Hospitals IT failure cost estimated at £675,000
Date published: 15 August 2022
Photo: Google, DigitalGlobe
The affected hospitals: Rochdale Infirmary, Fairfield General Hospital, the Royal Oldham Hospital, North Manchester General Hospital
A software defect which caused an IT systems outage across several Northern Care Alliance hospitals earlier this year – including Rochdale Infirmary – cost an estimated £675,000.
In May, IT systems failed at three of the Northern Care Alliance-managed hospitals – Rochdale Infirmary, Royal Oldham and Fairfield General – plus North Manchester General, which is managed by the Manchester University NHS Foundation Trust, causing severe delays.
Read more: Ongoing IT issues cause severe delays at local hospitalsPublished: 25 May 2022
In a report presented to the board of directors of the Northern Care Alliance, the ‘root cause’ of the incident was identified as a software defect.
The defect was identified in the VMware vSAN storage software, which allows businesses to run multiple application and operating system workloads on the one server.
A specific set of events triggered the software defect, causing data to become unavailable on hospital systems.
The report says that the software defect was present in the previous two versions of the product, but was resolved in an update, which is currently used by the hospital trust.

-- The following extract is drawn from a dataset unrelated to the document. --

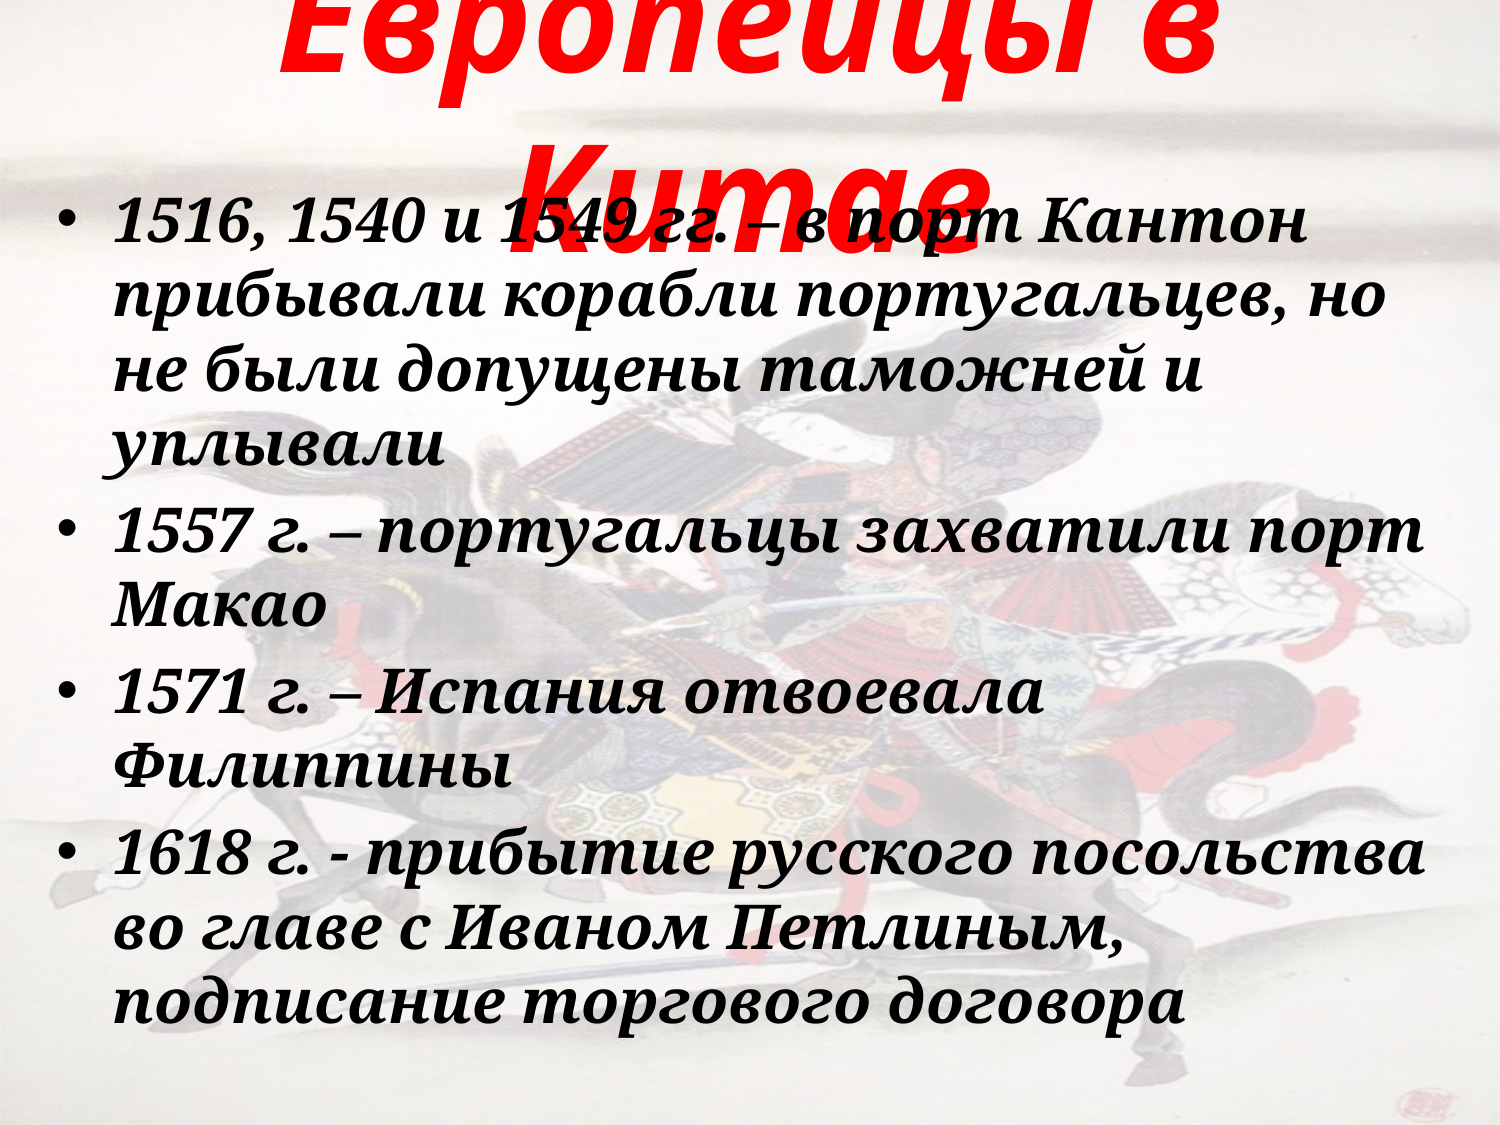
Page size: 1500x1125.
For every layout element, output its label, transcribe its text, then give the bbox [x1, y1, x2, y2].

title Европейцы в Китае [75, 45, 1425, 161]
list 1516, 1540 и 1549 гг. – в порт Кантон прибывали корабли португальцев, но не были допущены таможней и уплывали 1557 г. – португальцы захватили порт Макао 1571 г. – Испания отвоевала Филиппины 1618 г. - прибытие русского посольства во главе с Иваном Петлиным, подписание торгового договора [41, 172, 1459, 1071]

The report adds that VMware has said that “the same issue cannot occur again.”
Approximately 1,000 appointments and procedures were cancelled, with the biggest impact on ‘high volume’ specialities such as rheumatology and ophthalmology.

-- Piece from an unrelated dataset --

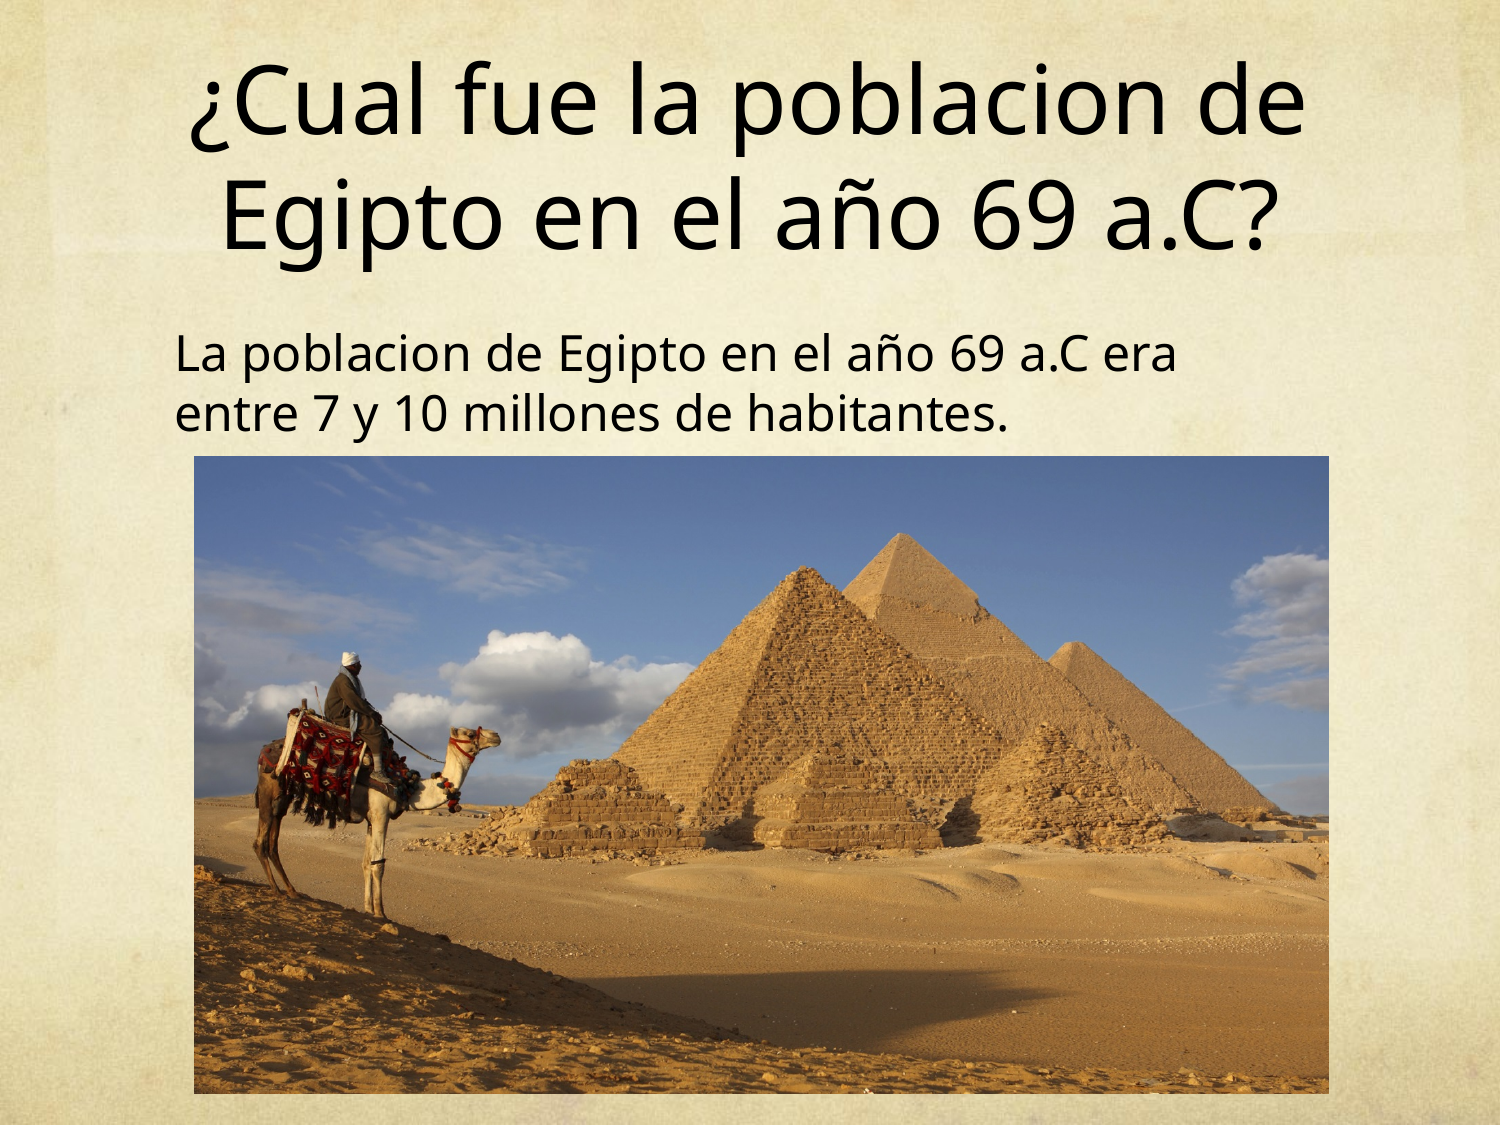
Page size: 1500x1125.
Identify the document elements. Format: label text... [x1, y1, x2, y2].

text_box La poblacion de Egipto en el año 69 a.C era entre 7 y 10 millones de habitantes. [159, 314, 1306, 990]
title ¿Cual fue la poblacion de Egipto en el año 69 a.C? [150, 82, 1350, 225]
picture [0, 0, 1500, 1125]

The report stated that the 'cost of managing and recovering from the impact of the outage from a systems and process perspective is currently estimated at £675,000 with the bulk of the cost across the digital and group access and admin teams'.
The outage affected the majority of services at the NHS trust, with 69% of staff responding to an internal debrief, saying they were unable to deliver their usual activities. Most activity affected was patient-facing.
Hospital staff had been left using paper processes and dictaphone records rather than directly updating patient records digitally.
There were 327 incidents of low harm reported with the top three areas of risk being Medications related (of which almost half relate to missed drug dosage), documentation and IT security.
Additionally, there were two incidents of moderate harm (one medication error and one surgery-related incident not reported for 26 days following the incident) and one serious incident where a referral was made to the coroner containing incorrect patient information.
Internal investigations are underway for all moderate and above incidents of harm in line with trust incident management policy.
It is anticipated the current number of incidents reported may increase over the next few weeks or months, due to missed and delayed doses potentially causing preventable illnesses, such as hospital-acquired DVT.
The report states that incidents relating to the outage may still be detected in the future due to communication failures caused by the outage.